[PROBLEM DETAILS] Repeat exactly the lines from the line containing "2. dark grey" through the last line of the records below, inclusive, and nothing else.

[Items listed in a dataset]
------------------------------------------------------------

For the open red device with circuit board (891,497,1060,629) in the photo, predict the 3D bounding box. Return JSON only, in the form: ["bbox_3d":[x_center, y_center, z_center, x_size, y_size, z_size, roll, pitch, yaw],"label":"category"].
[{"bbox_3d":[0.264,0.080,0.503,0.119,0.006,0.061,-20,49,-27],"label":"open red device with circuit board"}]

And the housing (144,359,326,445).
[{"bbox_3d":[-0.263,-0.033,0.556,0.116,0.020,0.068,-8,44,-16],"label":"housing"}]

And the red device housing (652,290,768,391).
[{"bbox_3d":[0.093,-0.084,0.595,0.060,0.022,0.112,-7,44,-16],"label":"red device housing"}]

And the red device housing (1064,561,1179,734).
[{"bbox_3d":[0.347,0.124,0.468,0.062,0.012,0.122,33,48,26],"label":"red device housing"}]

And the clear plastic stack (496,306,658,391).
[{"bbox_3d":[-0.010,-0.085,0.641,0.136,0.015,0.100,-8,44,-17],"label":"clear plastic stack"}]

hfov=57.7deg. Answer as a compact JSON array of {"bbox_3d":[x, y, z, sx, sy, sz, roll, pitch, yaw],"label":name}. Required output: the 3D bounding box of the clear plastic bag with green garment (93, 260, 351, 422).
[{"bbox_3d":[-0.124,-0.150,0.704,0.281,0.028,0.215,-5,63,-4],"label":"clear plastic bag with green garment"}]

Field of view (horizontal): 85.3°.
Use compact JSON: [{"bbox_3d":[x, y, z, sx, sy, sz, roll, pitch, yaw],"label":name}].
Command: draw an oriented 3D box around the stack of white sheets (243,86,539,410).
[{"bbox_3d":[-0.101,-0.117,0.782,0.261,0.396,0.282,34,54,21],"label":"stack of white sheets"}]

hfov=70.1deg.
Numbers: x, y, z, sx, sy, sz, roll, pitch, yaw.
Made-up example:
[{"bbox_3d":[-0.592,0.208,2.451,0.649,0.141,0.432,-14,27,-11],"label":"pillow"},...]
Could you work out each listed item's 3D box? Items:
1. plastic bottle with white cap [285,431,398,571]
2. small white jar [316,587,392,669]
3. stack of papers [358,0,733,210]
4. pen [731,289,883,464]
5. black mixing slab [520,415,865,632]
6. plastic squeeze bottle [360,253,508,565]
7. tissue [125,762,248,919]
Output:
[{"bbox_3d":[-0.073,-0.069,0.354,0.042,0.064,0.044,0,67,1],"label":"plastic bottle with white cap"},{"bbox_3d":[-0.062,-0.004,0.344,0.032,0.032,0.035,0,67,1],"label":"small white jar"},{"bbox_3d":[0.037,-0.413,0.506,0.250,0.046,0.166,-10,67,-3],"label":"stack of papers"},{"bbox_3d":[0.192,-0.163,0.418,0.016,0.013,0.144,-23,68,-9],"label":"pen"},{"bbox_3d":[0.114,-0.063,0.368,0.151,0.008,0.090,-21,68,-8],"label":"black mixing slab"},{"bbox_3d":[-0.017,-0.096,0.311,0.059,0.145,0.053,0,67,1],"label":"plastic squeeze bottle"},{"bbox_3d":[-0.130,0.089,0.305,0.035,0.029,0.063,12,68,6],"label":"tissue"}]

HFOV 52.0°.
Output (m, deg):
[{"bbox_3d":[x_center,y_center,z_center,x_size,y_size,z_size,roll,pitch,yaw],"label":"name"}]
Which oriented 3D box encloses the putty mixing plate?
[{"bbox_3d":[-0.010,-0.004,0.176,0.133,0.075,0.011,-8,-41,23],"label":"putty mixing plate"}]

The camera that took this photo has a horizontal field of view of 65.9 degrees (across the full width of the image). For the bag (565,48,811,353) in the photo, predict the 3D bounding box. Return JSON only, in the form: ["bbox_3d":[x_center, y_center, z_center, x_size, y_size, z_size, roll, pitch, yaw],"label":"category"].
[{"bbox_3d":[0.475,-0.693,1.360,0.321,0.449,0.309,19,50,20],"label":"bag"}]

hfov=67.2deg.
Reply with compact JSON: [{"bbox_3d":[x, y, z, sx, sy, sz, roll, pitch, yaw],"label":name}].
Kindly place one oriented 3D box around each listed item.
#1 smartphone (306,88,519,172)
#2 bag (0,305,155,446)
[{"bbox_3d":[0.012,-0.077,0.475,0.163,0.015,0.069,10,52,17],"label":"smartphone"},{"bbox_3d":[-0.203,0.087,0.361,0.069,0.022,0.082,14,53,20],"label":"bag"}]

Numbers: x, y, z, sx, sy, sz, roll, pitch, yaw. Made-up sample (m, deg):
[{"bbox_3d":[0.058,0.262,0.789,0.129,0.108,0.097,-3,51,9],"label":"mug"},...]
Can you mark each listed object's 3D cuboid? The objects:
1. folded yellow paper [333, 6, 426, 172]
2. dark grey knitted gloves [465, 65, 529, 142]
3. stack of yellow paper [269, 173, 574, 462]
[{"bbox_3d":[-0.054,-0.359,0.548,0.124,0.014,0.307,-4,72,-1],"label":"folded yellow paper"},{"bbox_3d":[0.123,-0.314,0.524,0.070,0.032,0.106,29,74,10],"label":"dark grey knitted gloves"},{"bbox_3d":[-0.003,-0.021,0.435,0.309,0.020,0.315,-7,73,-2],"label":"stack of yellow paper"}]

------------------------------------------------------------

[ANSWER BOX]
2. dark grey knitted gloves [465, 65, 529, 142]
3. stack of yellow paper [269, 173, 574, 462]
[{"bbox_3d":[-0.054,-0.359,0.548,0.124,0.014,0.307,-4,72,-1],"label":"folded yellow paper"},{"bbox_3d":[0.123,-0.314,0.524,0.070,0.032,0.106,29,74,10],"label":"dark grey knitted gloves"},{"bbox_3d":[-0.003,-0.021,0.435,0.309,0.020,0.315,-7,73,-2],"label":"stack of yellow paper"}]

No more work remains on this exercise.